When we've recovered the full state of MT19937 generator, we could predict the next output of `sample_random_element()` function (only once, because then generator will be reloaded by another function in the challenge). And we can use this in order to prove the access to other flag:
```python
def verify_knowledge(self, y :int):
self.send_line(f"Please proove you know x s.t. y = g^x in Z_q where g={g:#x} p={p:#x} and y={y:#x} to authenticate yourself.")
self.send_line("All numbers are implicitly base 16")
# <-- [r]
t = self.recv_value("Please provide [r]")
self.l.debug(f"<-- [r] {t:x}")
# --> c
c = sample_random_element()
self.send_value("Here is your challenge c", c)
self.l.debug(f"--> c {c:x}")
# <-- s
s = self.recv_value("Please provide r + c·x mod p-1")
self.l.debug(f"<-- s {s:x}")
if verify(y, t, c, s):
self.send_line(f"verification succeeded")
return True
self.send_line(f"verification failed")
return False
```
# Exploitation
Let's look at the algorithm:
1. server sends `y = g^x`
2. client sends `t = g^r`, where `r` is arbitrary chosen by client
3. server sends a random `c`
4. client sends `s = r + c*x`
5. server verifies that `g^s == t * y^c`
We can notice that with `t = y^(-c)` and `s = p - 1` the proof is valid:
```
g^s == t * y^c
g^(p - 1) == y^(-c) * y^c
1 == 1
```
So the scenario is straightforward:
1. Get 5 outputs of `sample_random_element()` function. It could be just five calls to `read <flag>`, then gathering all `c` values.
2. Recover the internal state of MT19937 generator, using any open-source utility (I've used [this](https://github.com/tna0y/Python-random-module-cracker/blob/master/randcrack/randcrack.py)).
3. Predict next 4095 output of MT19937 and get the next `c` value (the server will generate same value).
4. Call `read <flag>` again and retrieve `y`.

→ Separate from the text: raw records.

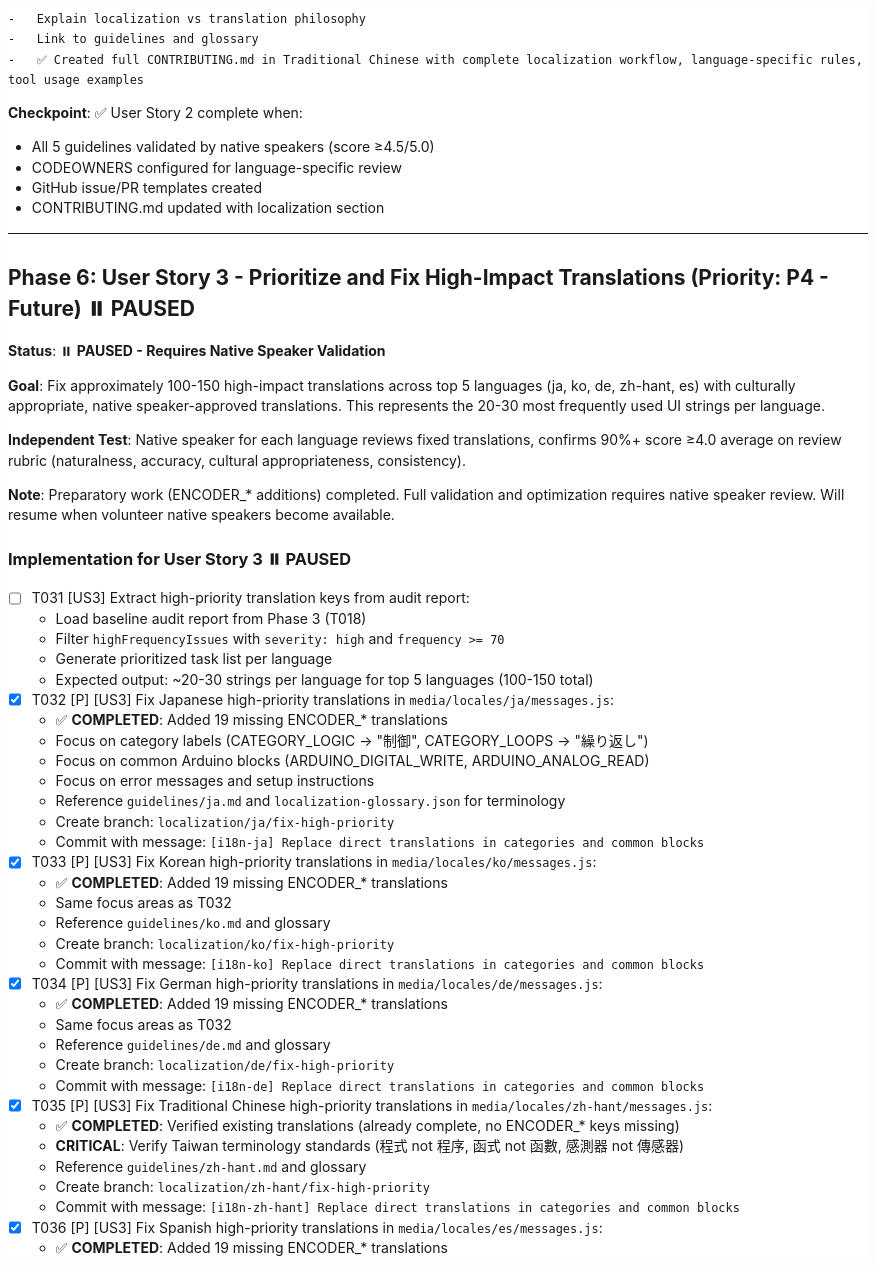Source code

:     -   Explain localization vs translation philosophy
    -   Link to guidelines and glossary
    -   ✅ Created full CONTRIBUTING.md in Traditional Chinese with complete localization workflow, language-specific rules, tool usage examples

**Checkpoint**: ✅ User Story 2 complete when:

-   All 5 guidelines validated by native speakers (score ≥4.5/5.0)
-   CODEOWNERS configured for language-specific review
-   GitHub issue/PR templates created
-   CONTRIBUTING.md updated with localization section

---

## Phase 6: User Story 3 - Prioritize and Fix High-Impact Translations (Priority: P4 - Future) ⏸️ PAUSED

**Status**: ⏸️ **PAUSED - Requires Native Speaker Validation**

**Goal**: Fix approximately 100-150 high-impact translations across top 5 languages (ja, ko, de, zh-hant, es) with culturally appropriate, native speaker-approved translations. This represents the 20-30 most frequently used UI strings per language.

**Independent Test**: Native speaker for each language reviews fixed translations, confirms 90%+ score ≥4.0 average on review rubric (naturalness, accuracy, cultural appropriateness, consistency).

**Note**: Preparatory work (ENCODER\_\* additions) completed. Full validation and optimization requires native speaker review. Will resume when volunteer native speakers become available.

### Implementation for User Story 3 ⏸️ PAUSED

-   [ ] T031 [US3] Extract high-priority translation keys from audit report:
    -   Load baseline audit report from Phase 3 (T018)
    -   Filter `highFrequencyIssues` with `severity: high` and `frequency >= 70`
    -   Generate prioritized task list per language
    -   Expected output: ~20-30 strings per language for top 5 languages (100-150 total)
-   [x] T032 [P] [US3] Fix Japanese high-priority translations in `media/locales/ja/messages.js`:
    -   ✅ **COMPLETED**: Added 19 missing ENCODER\_\* translations
    -   Focus on category labels (CATEGORY_LOGIC → "制御", CATEGORY_LOOPS → "繰り返し")
    -   Focus on common Arduino blocks (ARDUINO_DIGITAL_WRITE, ARDUINO_ANALOG_READ)
    -   Focus on error messages and setup instructions
    -   Reference `guidelines/ja.md` and `localization-glossary.json` for terminology
    -   Create branch: `localization/ja/fix-high-priority`
    -   Commit with message: `[i18n-ja] Replace direct translations in categories and common blocks`
-   [x] T033 [P] [US3] Fix Korean high-priority translations in `media/locales/ko/messages.js`:
    -   ✅ **COMPLETED**: Added 19 missing ENCODER\_\* translations
    -   Same focus areas as T032
    -   Reference `guidelines/ko.md` and glossary
    -   Create branch: `localization/ko/fix-high-priority`
    -   Commit with message: `[i18n-ko] Replace direct translations in categories and common blocks`
-   [x] T034 [P] [US3] Fix German high-priority translations in `media/locales/de/messages.js`:
    -   ✅ **COMPLETED**: Added 19 missing ENCODER\_\* translations
    -   Same focus areas as T032
    -   Reference `guidelines/de.md` and glossary
    -   Create branch: `localization/de/fix-high-priority`
    -   Commit with message: `[i18n-de] Replace direct translations in categories and common blocks`
-   [x] T035 [P] [US3] Fix Traditional Chinese high-priority translations in `media/locales/zh-hant/messages.js`:
    -   ✅ **COMPLETED**: Verified existing translations (already complete, no ENCODER\_\* keys missing)
    -   **CRITICAL**: Verify Taiwan terminology standards (程式 not 程序, 函式 not 函數, 感測器 not 傳感器)
    -   Reference `guidelines/zh-hant.md` and glossary
    -   Create branch: `localization/zh-hant/fix-high-priority`
    -   Commit with message: `[i18n-zh-hant] Replace direct translations in categories and common blocks`
-   [x] T036 [P] [US3] Fix Spanish high-priority translations in `media/locales/es/messages.js`:
    -   ✅ **COMPLETED**: Added 19 missing ENCODER\_\* translations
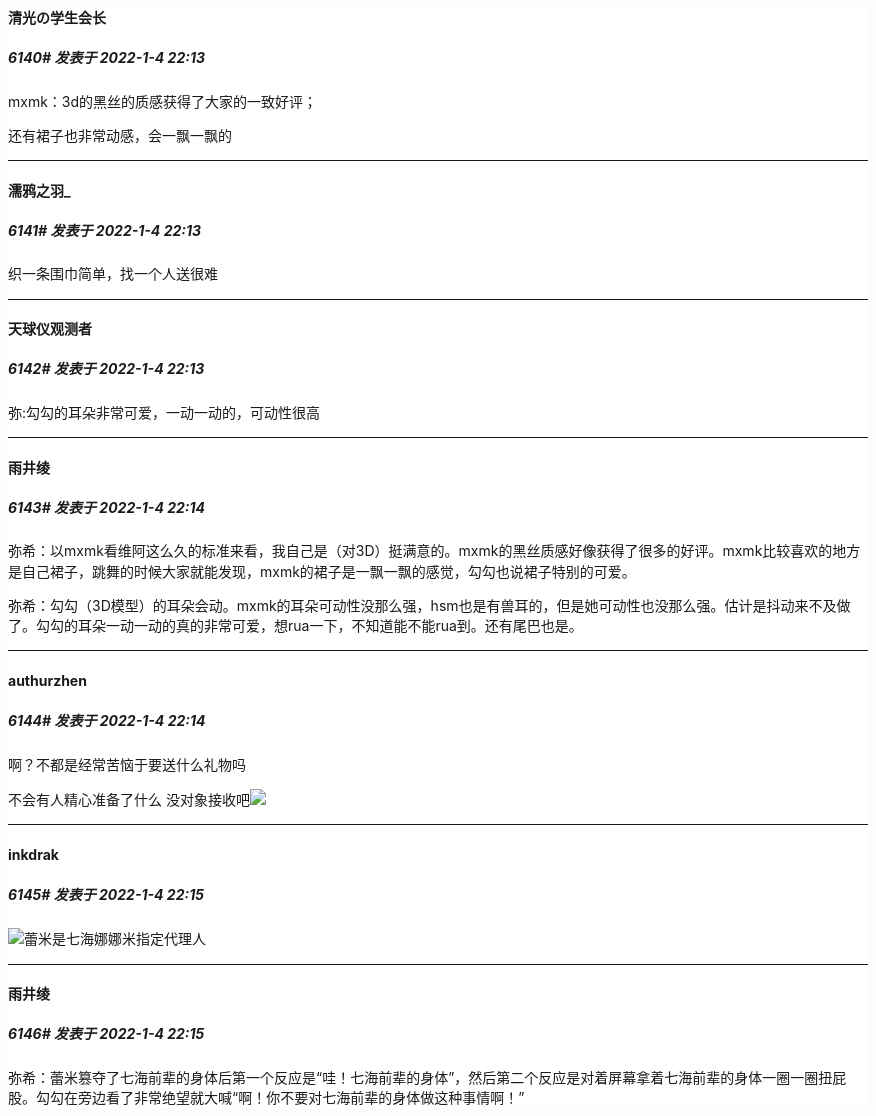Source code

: ####  清光の学生会长  
##### 6140#       发表于 2022-1-4 22:13

mxmk：3d的黑丝的质感获得了大家的一致好评；

还有裙子也非常动感，会一飘一飘的

*****

####  濡鸦之羽_  
##### 6141#       发表于 2022-1-4 22:13

织一条围巾简单，找一个人送很难

*****

####  天球仪观测者  
##### 6142#       发表于 2022-1-4 22:13

弥:勾勾的耳朵非常可爱，一动一动的，可动性很高

*****

####  雨井绫  
##### 6143#       发表于 2022-1-4 22:14

弥希：以mxmk看维阿这么久的标准来看，我自己是（对3D）挺满意的。mxmk的黑丝质感好像获得了很多的好评。mxmk比较喜欢的地方是自己裙子，跳舞的时候大家就能发现，mxmk的裙子是一飘一飘的感觉，勾勾也说裙子特别的可爱。

弥希：勾勾（3D模型）的耳朵会动。mxmk的耳朵可动性没那么强，hsm也是有兽耳的，但是她可动性也没那么强。估计是抖动来不及做了。勾勾的耳朵一动一动的真的非常可爱，想rua一下，不知道能不能rua到。还有尾巴也是。

*****

####  authurzhen  
##### 6144#       发表于 2022-1-4 22:14

啊？不都是经常苦恼于要送什么礼物吗

不会有人精心准备了什么 没对象接收吧<img src="https://static.saraba1st.com/image/smiley/face2017/048.png" referrerpolicy="no-referrer">

*****

####  inkdrak  
##### 6145#       发表于 2022-1-4 22:15

<img src="https://static.saraba1st.com/image/smiley/face2017/067.png" referrerpolicy="no-referrer">蕾米是七海娜娜米指定代理人

*****

####  雨井绫  
##### 6146#       发表于 2022-1-4 22:15

弥希：蕾米篡夺了七海前辈的身体后第一个反应是“哇！七海前辈的身体”，然后第二个反应是对着屏幕拿着七海前辈的身体一圈一圈扭屁股。勾勾在旁边看了非常绝望就大喊“啊！你不要对七海前辈的身体做这种事情啊！”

5. Calculate `t = y^(-c)` for given `y` and predicted `c`, then send `s = p - 1`.
6. Get the flag.
# Fix
The simplest fix is wasting bits of entropy, something like this:
```python
def sample_random_element() -> int:
e = getrandbits(p.bit_length()-1)
e = getrandbits(p.bit_length()-1)
e = getrandbits(p.bit_length()-1)
while e == 0: # 0 is not part of the group
e = getrandbits(p.bit_length()-1)
return e
```
Now the prediction becomes harder. And it's enough for attack-defense CTF.